Pelo contrário, por saber disso, pude me atentar a alguns detalhes interessantes.
A fantasia que o investigador cria acerca de uma conspiração diz respeito ao seguinte: com o fim da Segunda Guerra Mundial, médicos nazistas vieram para os EUA e levaram adiante seus experimentos de lobotomia, com apoio do governo americano. No caso do filme, a lobotomia era realizada num misterioso farol que ficava na ilha.
Quando o invetigador chega no farol para revelar sua teoria, descobre a "verdade" sobre seu tratamento. Mas devemos nos perguntar o que é a verdade.
Em primeiro lugar, experimentos promovidos pelo governo americano na década de 50 em pacientes psiquiátricos, sem o concentimento destes, de fato ocorreu. Muito bem documentada por Naomi Klein a atividade do Dr. Ewan Cameron (veja https://www.youtube.com/watch?v=7iW1SHPgUAQ).
Essas experiências consistiam em choques elétricos e privações de sentido, num modo muito desumano. A CIA, nos anos 2000, foi condenada a pagar indenização à ex-"pacientes", de modo que essas atividades são reconhecidas até pela justiça americana (veja http://pt.wikipedia.org/wiki/Projeto_MKULTRA)
Às vezes é bom ler o filme de modo literal. O que está na frente dos nossos olhos da maneira mais direta é o que muitas vezes temos dificuldade em perceber. Caprio diz o filme inteiro que existem lobotomias sendo realizadas no Farol e que isso tem o apoio do governo. No fim do filme descobrimos que é ele quem tem a verdade. O filme acaba com Caprio sendo levado ao farol para realizarem nele o procedimento da lobotomia.
O que essa virada na interpretação significa?
Vamos ver duas citações que a dr. Solano (personagem fruto da paranoia do invetigador) fala:


“If you are deemed insane, then all actions that would oherwise prove you are not do, in actuality, fall into the framework of an insane person’s actions. Your sound protests constitute denial. Your valid fears are deemed paranoia. Your survival instincts are labeled defense mechanisms. It’s a no-win situation. It’s a death penalty really.” - "Se você for considerado louco, todas as ações que provariam que você não está louco, na verdade, caem na moldura das características de uma pessoa insana. Seus protestos constituem negação. Seus medos válidos se tornam paranoia. Seu instinto de sobrevivência é rolutado como mecanismo de defesa. É uma situação sem escapatória. É, na verdade, uma pena de morte."

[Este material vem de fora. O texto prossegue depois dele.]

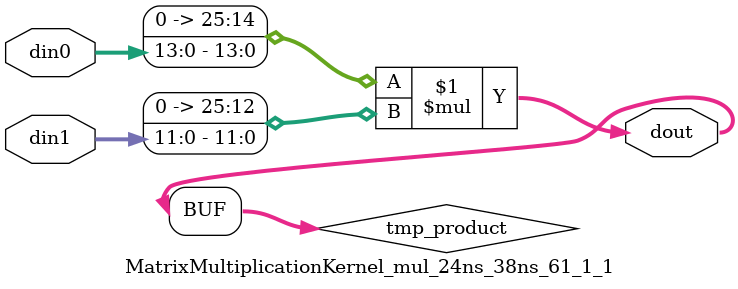
<source format=v>

`timescale 1 ns / 1 ps

 module MatrixMultiplicationKernel_mul_24ns_38ns_61_1_1(din0, din1, dout);
parameter ID = 1;
parameter NUM_STAGE = 0;
parameter din0_WIDTH = 14;
parameter din1_WIDTH = 12;
parameter dout_WIDTH = 26;

input [din0_WIDTH - 1 : 0] din0; 
input [din1_WIDTH - 1 : 0] din1; 
output [dout_WIDTH - 1 : 0] dout;

wire signed [dout_WIDTH - 1 : 0] tmp_product;
























assign tmp_product = $signed({1'b0, din0}) * $signed({1'b0, din1});











assign dout = tmp_product;





















endmodule

</source>
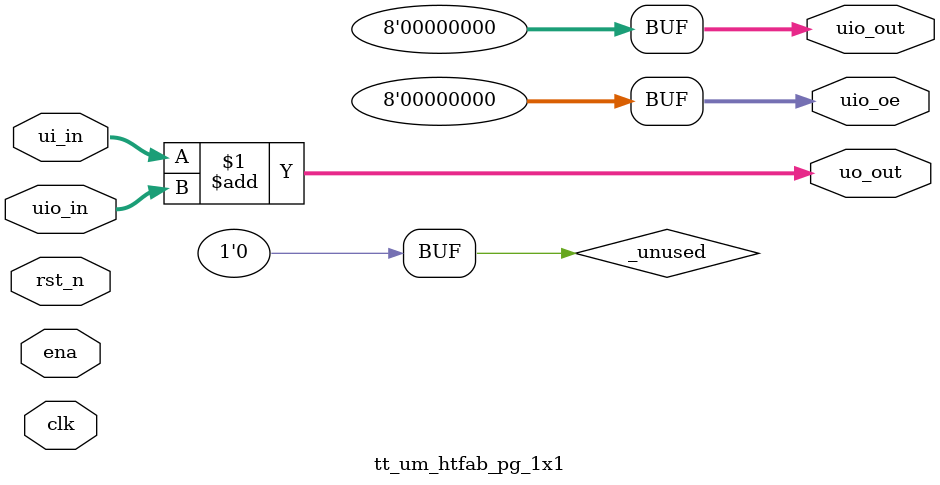
<source format=v>
`default_nettype none

module tt_um_htfab_pg_1x1 (
    input  wire [7:0] ui_in,    // Dedicated inputs
    output wire [7:0] uo_out,   // Dedicated outputs
    input  wire [7:0] uio_in,   // IOs: Input path
    output wire [7:0] uio_out,  // IOs: Output path
    output wire [7:0] uio_oe,   // IOs: Enable path (active high: 0=input, 1=output)
    input  wire       ena,      // always 1 when the design is powered, so you can ignore it
    input  wire       clk,      // clock
    input  wire       rst_n     // reset_n - low to reset
);

  // All output pins must be assigned. If not used, assign to 0.
  assign uo_out  = ui_in + uio_in;  // Example: ou_out is the sum of ui_in and uio_in
  assign uio_out = 0;
  assign uio_oe  = 0;

  // List all unused inputs to prevent warnings
  wire _unused = &{ena, clk, rst_n, 1'b0};

endmodule

</source>
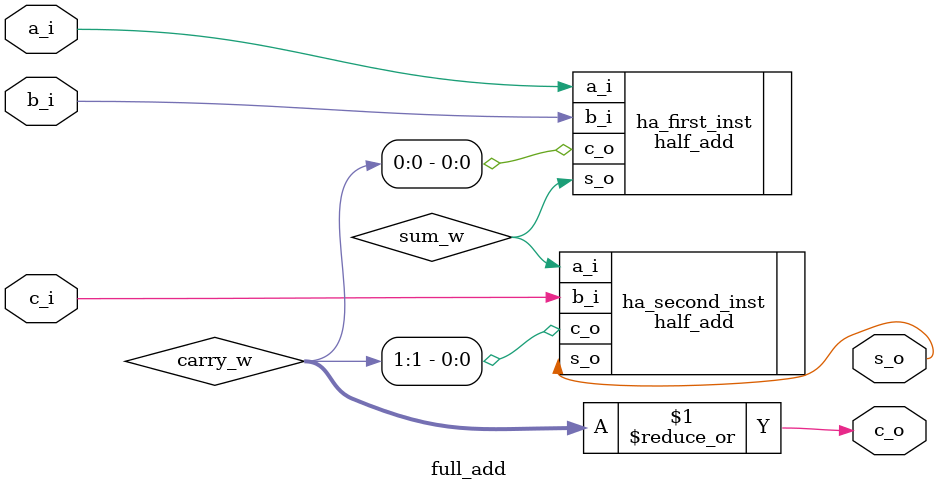
<source format=sv>
`timescale 1ns/1ps
module full_add
  (input [0:0] a_i
  ,input [0:0] b_i
  ,input [0:0] c_i
  ,output [0:0] s_o
  ,output [0:0] c_o);

  wire [0:0] sum_w;
  wire [1:0] carry_w;
  half_add #() ha_first_inst (
    .a_i(a_i),
    .b_i(b_i),
    .s_o(sum_w),
    .c_o(carry_w[0])
  );

  half_add #() ha_second_inst (
    .a_i(sum_w),
    .b_i(c_i),
    .s_o(s_o),
    .c_o(carry_w[1])
  );

  assign c_o = |carry_w;
endmodule

</source>
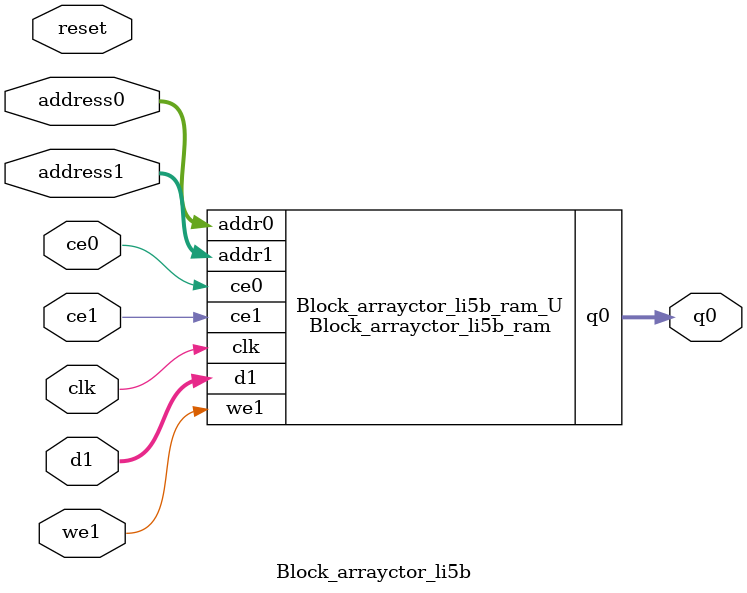
<source format=v>
`timescale 1 ns / 1 ps
module Block_arrayctor_li5b_ram (addr0, ce0, q0, addr1, ce1, d1, we1,  clk);

parameter DWIDTH = 5;
parameter AWIDTH = 12;
parameter MEM_SIZE = 2624;

input[AWIDTH-1:0] addr0;
input ce0;
output reg[DWIDTH-1:0] q0;
input[AWIDTH-1:0] addr1;
input ce1;
input[DWIDTH-1:0] d1;
input we1;
input clk;

(* ram_style = "block" *)reg [DWIDTH-1:0] ram[0:MEM_SIZE-1];




always @(posedge clk)  
begin 
    if (ce0) begin
        q0 <= ram[addr0];
    end
end


always @(posedge clk)  
begin 
    if (ce1) begin
        if (we1) 
            ram[addr1] <= d1; 
    end
end


endmodule

`timescale 1 ns / 1 ps
module Block_arrayctor_li5b(
    reset,
    clk,
    address0,
    ce0,
    q0,
    address1,
    ce1,
    we1,
    d1);

parameter DataWidth = 32'd5;
parameter AddressRange = 32'd2624;
parameter AddressWidth = 32'd12;
input reset;
input clk;
input[AddressWidth - 1:0] address0;
input ce0;
output[DataWidth - 1:0] q0;
input[AddressWidth - 1:0] address1;
input ce1;
input we1;
input[DataWidth - 1:0] d1;



Block_arrayctor_li5b_ram Block_arrayctor_li5b_ram_U(
    .clk( clk ),
    .addr0( address0 ),
    .ce0( ce0 ),
    .q0( q0 ),
    .addr1( address1 ),
    .ce1( ce1 ),
    .we1( we1 ),
    .d1( d1 ));

endmodule


</source>
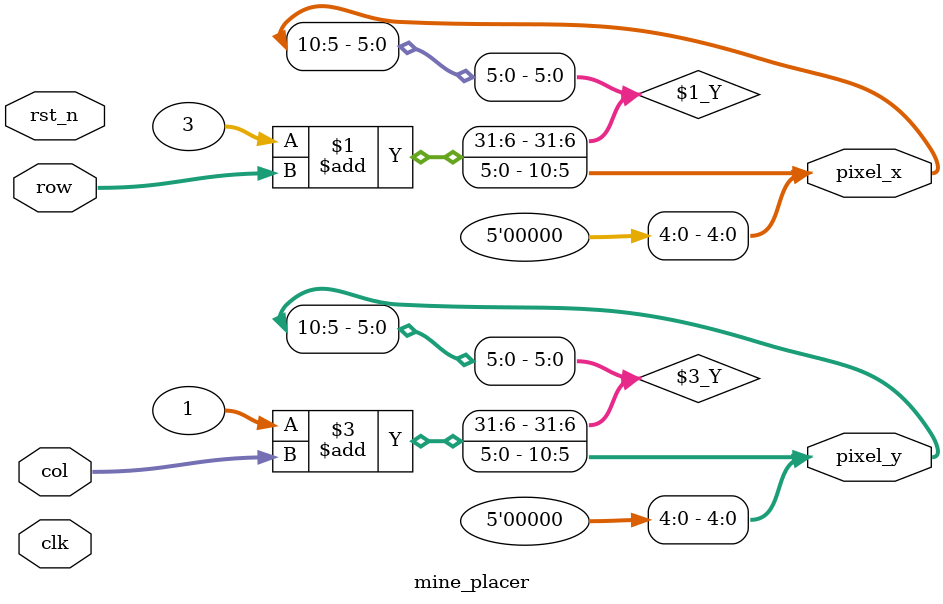
<source format=sv>

module mine_placer (
    input clk,    // Clock
    input rst_n,  // Asynchronous reset active low
    
    input logic [3:0] row,
    input logic [4:0] col,
    
    output logic [10:0] pixel_x,
    output logic [10:0] pixel_y
);

assign pixel_x = (3 + row) << 5;
assign pixel_y = (1 + col) << 5;

endmodule : mine_placer

</source>
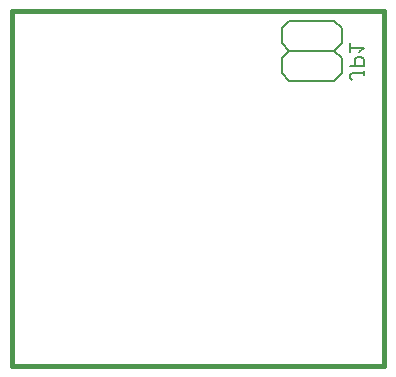
<source format=gbo>
G75*
%MOIN*%
%OFA0B0*%
%FSLAX25Y25*%
%IPPOS*%
%LPD*%
%AMOC8*
5,1,8,0,0,1.08239X$1,22.5*
%
%ADD10C,0.01600*%
%ADD11C,0.00600*%
%ADD12C,0.00500*%
D10*
X0008250Y0001800D02*
X0008250Y0119910D01*
X0132266Y0119910D01*
X0132266Y0001800D01*
X0008250Y0001800D01*
D11*
X0100750Y0096800D02*
X0115750Y0096800D01*
X0118250Y0099300D01*
X0118250Y0104300D01*
X0115750Y0106800D01*
X0100750Y0106800D01*
X0098250Y0109300D01*
X0098250Y0114300D01*
X0100750Y0116800D01*
X0115750Y0116800D01*
X0118250Y0114300D01*
X0118250Y0109300D01*
X0115750Y0106800D01*
X0100750Y0106800D02*
X0098250Y0104300D01*
X0098250Y0099300D01*
X0100750Y0096800D01*
D12*
X0121000Y0097801D02*
X0121000Y0098551D01*
X0121751Y0099302D01*
X0125504Y0099302D01*
X0125504Y0098551D02*
X0125504Y0100053D01*
X0125504Y0101654D02*
X0125504Y0103906D01*
X0124753Y0104656D01*
X0123252Y0104656D01*
X0122501Y0103906D01*
X0122501Y0101654D01*
X0121000Y0101654D02*
X0125504Y0101654D01*
X0121000Y0097801D02*
X0121751Y0097050D01*
X0121000Y0106258D02*
X0121000Y0109260D01*
X0121000Y0107759D02*
X0125504Y0107759D01*
X0124003Y0106258D01*
M02*

</source>
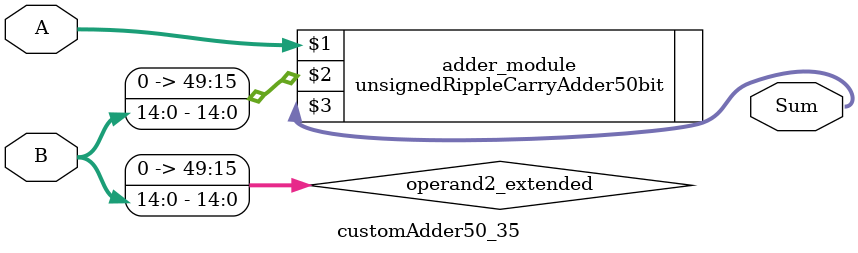
<source format=v>
module customAdder50_35(
                        input [49 : 0] A,
                        input [14 : 0] B,
                        
                        output [50 : 0] Sum
                );

        wire [49 : 0] operand2_extended;
        
        assign operand2_extended =  {35'b0, B};
        
        unsignedRippleCarryAdder50bit adder_module(
            A,
            operand2_extended,
            Sum
        );
        
        endmodule
        
</source>
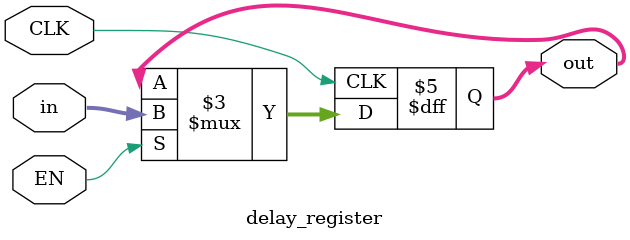
<source format=v>
`timescale 1ns / 1ps

module delay_register # (parameter WL = 8)
(
    input CLK,
    input EN,
    input [WL - 1 : 0] in,
    output reg [WL - 1 : 0] out
);
    initial out <= 0;
    
    always @ (posedge CLK) if(EN) out <= in;
endmodule

</source>
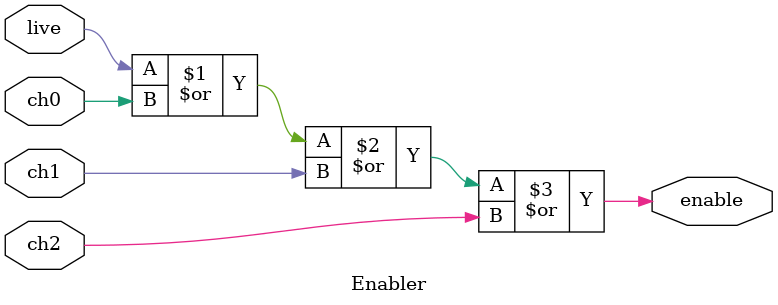
<source format=v>
module Enabler ( input live, ch0, ch1, ch2, output enable);

	//determine whether live playback or any channels are active
	assign enable = live | ch0 | ch1 | ch2;

endmodule
</source>
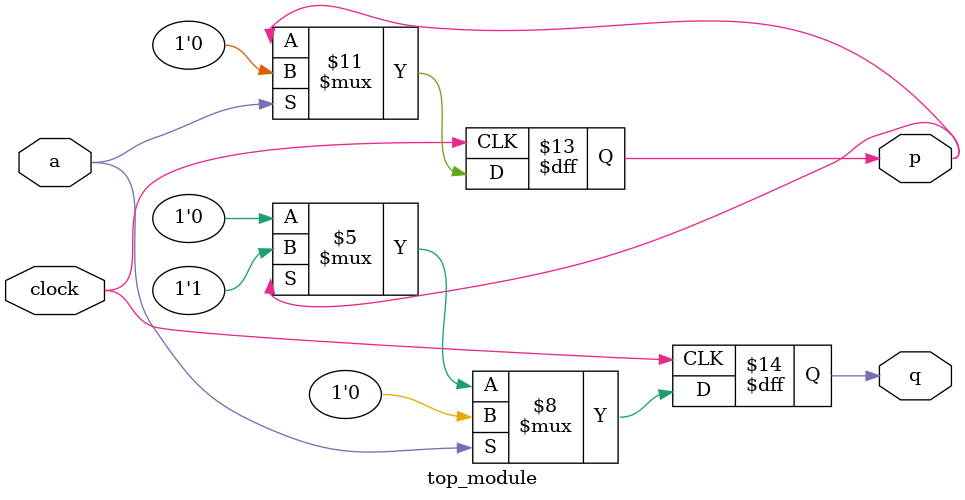
<source format=sv>
module top_module (
	input clock,
	input a, 
	output reg p,
	output reg q
);

always @(posedge clock) begin
	if (a == 1'b1) begin
		p <= 1'b0;
		q <= 1'b0;
	end else begin
		p <= p;
		if (p == 1'b1)
			q <= 1'b1;
		else
			q <= 1'b0;
	end
end

endmodule

</source>
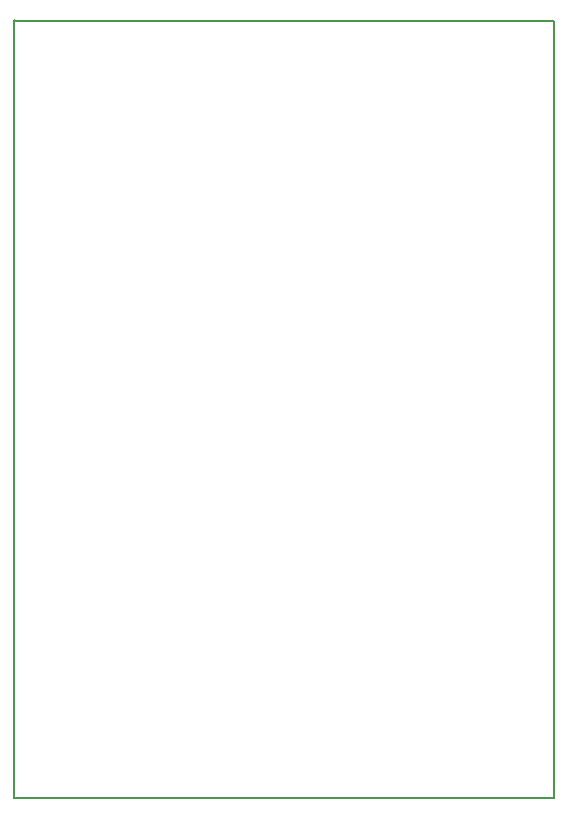
<source format=gm1>
G04 #@! TF.FileFunction,Profile,NP*
%FSLAX46Y46*%
G04 Gerber Fmt 4.6, Leading zero omitted, Abs format (unit mm)*
G04 Created by KiCad (PCBNEW 4.0.7) date 12/02/17 15:25:28*
%MOMM*%
%LPD*%
G01*
G04 APERTURE LIST*
%ADD10C,0.100000*%
%ADD11C,0.150000*%
G04 APERTURE END LIST*
D10*
D11*
X131267200Y-126136400D02*
X131267200Y-126034800D01*
X176987200Y-126136400D02*
X131267200Y-126136400D01*
X176987200Y-60350400D02*
X131267200Y-60350400D01*
X131267200Y-60299600D02*
X131318000Y-60299600D01*
X131267200Y-126034800D02*
X131267200Y-60299600D01*
X176987200Y-60401200D02*
X176987200Y-126136400D01*
M02*

</source>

Ou seja, a loucura é um rótulo social com verniz de cientificidade. Nos experimentos de Cameron, pessoas caracterizadas com depressão pós-parto foram submetidas à bárbaros tratamentos de eletrochoque e privação de sentidos - tudo parte de uma experiência macabra.

"Fifty years from now, people will look back and say, "Here, at this place, is where it all began. The Nazis used the Jews, Soviets used prisoners in their own Gulags. And we - we tested patients on Shutter Island."." "Cinquenta anos de agora, as pessoas vão olhar pra trás e dizer 'aqui, nesse lugar, é onde tudo começou. Os nazistas usaram os judeus, os soviéticos usaram prisioneiros de seus próprios Gulags. E nós- nós testamos os pacientes da Shutter Island".

De fato, olhando cinquenta anos atrás para a psicologia americana nós vemos exatamente isso: testes psiquiátricos bizarros e desumanos, que levaram diretamente à criação do Kubark, o manual de tortura da CIA, usado nas ditaduras militares da América Latina (inclusive na brasileira) e, atualmente, em Guantanamo.
Nesse sentido, é genial como o filme termina. Quem denuncia esse esquema absurdo acaba ou isolado na caverna, como a Dra. Solano, ou, incapaz de engolir a mentira, é lobotomizado no farol.